* **How to complete this task**
Reduce the material below to its lines containing "macros".

———

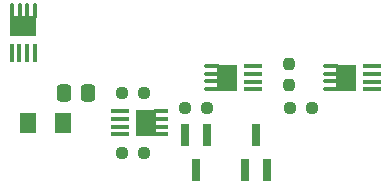
<source format=gbr>
%TF.GenerationSoftware,KiCad,Pcbnew,(6.0.6)*%
%TF.CreationDate,2023-07-05T10:52:05+02:00*%
%TF.ProjectId,ModuleBattery18650,4d6f6475-6c65-4426-9174-746572793138,rev?*%
%TF.SameCoordinates,Original*%
%TF.FileFunction,Paste,Top*%
%TF.FilePolarity,Positive*%
%FSLAX46Y46*%
G04 Gerber Fmt 4.6, Leading zero omitted, Abs format (unit mm)*
G04 Created by KiCad (PCBNEW (6.0.6)) date 2023-07-05 10:52:05*
%MOMM*%
%LPD*%
G01*
G04 APERTURE LIST*
G04 Aperture macros list*
%AMRoundRect*
0 Rectangle with rounded corners*
0 $1 Rounding radius*
0 $2 $3 $4 $5 $6 $7 $8 $9 X,Y pos of 4 corners*
0 Add a 4 corners polygon primitive as box body*
4,1,4,$2,$3,$4,$5,$6,$7,$8,$9,$2,$3,0*
0 Add four circle primitives for the rounded corners*
1,1,$1+$1,$2,$3*
1,1,$1+$1,$4,$5*
1,1,$1+$1,$6,$7*
1,1,$1+$1,$8,$9*
0 Add four rect primitives between the rounded corners*
20,1,$1+$1,$2,$3,$4,$5,0*
20,1,$1+$1,$4,$5,$6,$7,0*
20,1,$1+$1,$6,$7,$8,$9,0*
20,1,$1+$1,$8,$9,$2,$3,0*%
G04 Aperture macros list end*
%ADD10RoundRect,0.237500X0.237500X-0.250000X0.237500X0.250000X-0.237500X0.250000X-0.237500X-0.250000X0*%
%ADD11R,1.425000X1.750000*%
%ADD12RoundRect,0.101250X-0.648750X-0.101250X0.648750X-0.101250X0.648750X0.101250X-0.648750X0.101250X0*%
%ADD13R,1.725000X2.235000*%
%ADD14RoundRect,0.101250X-0.533750X-0.101250X0.533750X-0.101250X0.533750X0.101250X-0.533750X0.101250X0*%
%ADD15RoundRect,0.237500X-0.250000X-0.237500X0.250000X-0.237500X0.250000X0.237500X-0.250000X0.237500X0*%
%ADD16RoundRect,0.101250X0.648750X0.101250X-0.648750X0.101250X-0.648750X-0.101250X0.648750X-0.101250X0*%
%ADD17RoundRect,0.101250X0.533750X0.101250X-0.533750X0.101250X-0.533750X-0.101250X0.533750X-0.101250X0*%
%ADD18RoundRect,0.237500X0.250000X0.237500X-0.250000X0.237500X-0.250000X-0.237500X0.250000X-0.237500X0*%
%ADD19RoundRect,0.101250X0.101250X-0.648750X0.101250X0.648750X-0.101250X0.648750X-0.101250X-0.648750X0*%
%ADD20RoundRect,0.101250X0.101250X-0.533750X0.101250X0.533750X-0.101250X0.533750X-0.101250X-0.533750X0*%
%ADD21R,2.235000X1.725000*%
%ADD22RoundRect,0.250000X-0.337500X-0.475000X0.337500X-0.475000X0.337500X0.475000X-0.337500X0.475000X0*%
%ADD23R,0.800000X1.900000*%
G04 APERTURE END LIST*
D10*
%TO.C,RS2*%
X156134000Y-114628500D03*
X156134000Y-112803500D03*
%TD*%
D11*
%TO.C,F1*%
X134072500Y-117780000D03*
X137047500Y-117780000D03*
%TD*%
D12*
%TO.C,T2*%
X141820000Y-116790000D03*
X141820000Y-117450000D03*
X141820000Y-118110000D03*
X141820000Y-118770000D03*
D13*
X144067500Y-117780000D03*
D14*
X145315000Y-116800000D03*
X145315000Y-118120000D03*
X145315000Y-118780000D03*
X145315000Y-117460000D03*
%TD*%
D15*
%TO.C,RS1*%
X142013500Y-120320000D03*
X143838500Y-120320000D03*
%TD*%
D16*
%TO.C,T5*%
X163207500Y-114960000D03*
X163207500Y-114300000D03*
X163207500Y-113640000D03*
X163207500Y-112980000D03*
D17*
X159712500Y-113630000D03*
X159712500Y-112970000D03*
D13*
X160960000Y-113970000D03*
D17*
X159712500Y-114290000D03*
X159712500Y-114950000D03*
%TD*%
D18*
%TO.C,R3*%
X158062500Y-116510000D03*
X156237500Y-116510000D03*
%TD*%
D19*
%TO.C,T1*%
X132665000Y-111850000D03*
X133325000Y-111850000D03*
X133985000Y-111850000D03*
X134645000Y-111850000D03*
D20*
X134655000Y-108355000D03*
D21*
X133655000Y-109602500D03*
D20*
X133335000Y-108355000D03*
X133995000Y-108355000D03*
X132675000Y-108355000D03*
%TD*%
D22*
%TO.C,C1*%
X137062500Y-115240000D03*
X139137500Y-115240000D03*
%TD*%
D23*
%TO.C,T3*%
X152390000Y-121820000D03*
X154290000Y-121820000D03*
X153340000Y-118820000D03*
%TD*%
%TO.C,U1*%
X149210000Y-118820000D03*
X147310000Y-118820000D03*
X148260000Y-121820000D03*
%TD*%
D15*
%TO.C,R2*%
X147347500Y-116510000D03*
X149172500Y-116510000D03*
%TD*%
%TO.C,R1*%
X142013500Y-115240000D03*
X143838500Y-115240000D03*
%TD*%
D16*
%TO.C,T4*%
X153125000Y-114960000D03*
X153125000Y-114300000D03*
X153125000Y-113640000D03*
X153125000Y-112980000D03*
D13*
X150877500Y-113970000D03*
D17*
X149630000Y-112970000D03*
X149630000Y-114290000D03*
X149630000Y-113630000D03*
X149630000Y-114950000D03*
%TD*%
M02*

</source>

———

* **Answer to this problem**
G04 Aperture macros list*
G04 Aperture macros list end*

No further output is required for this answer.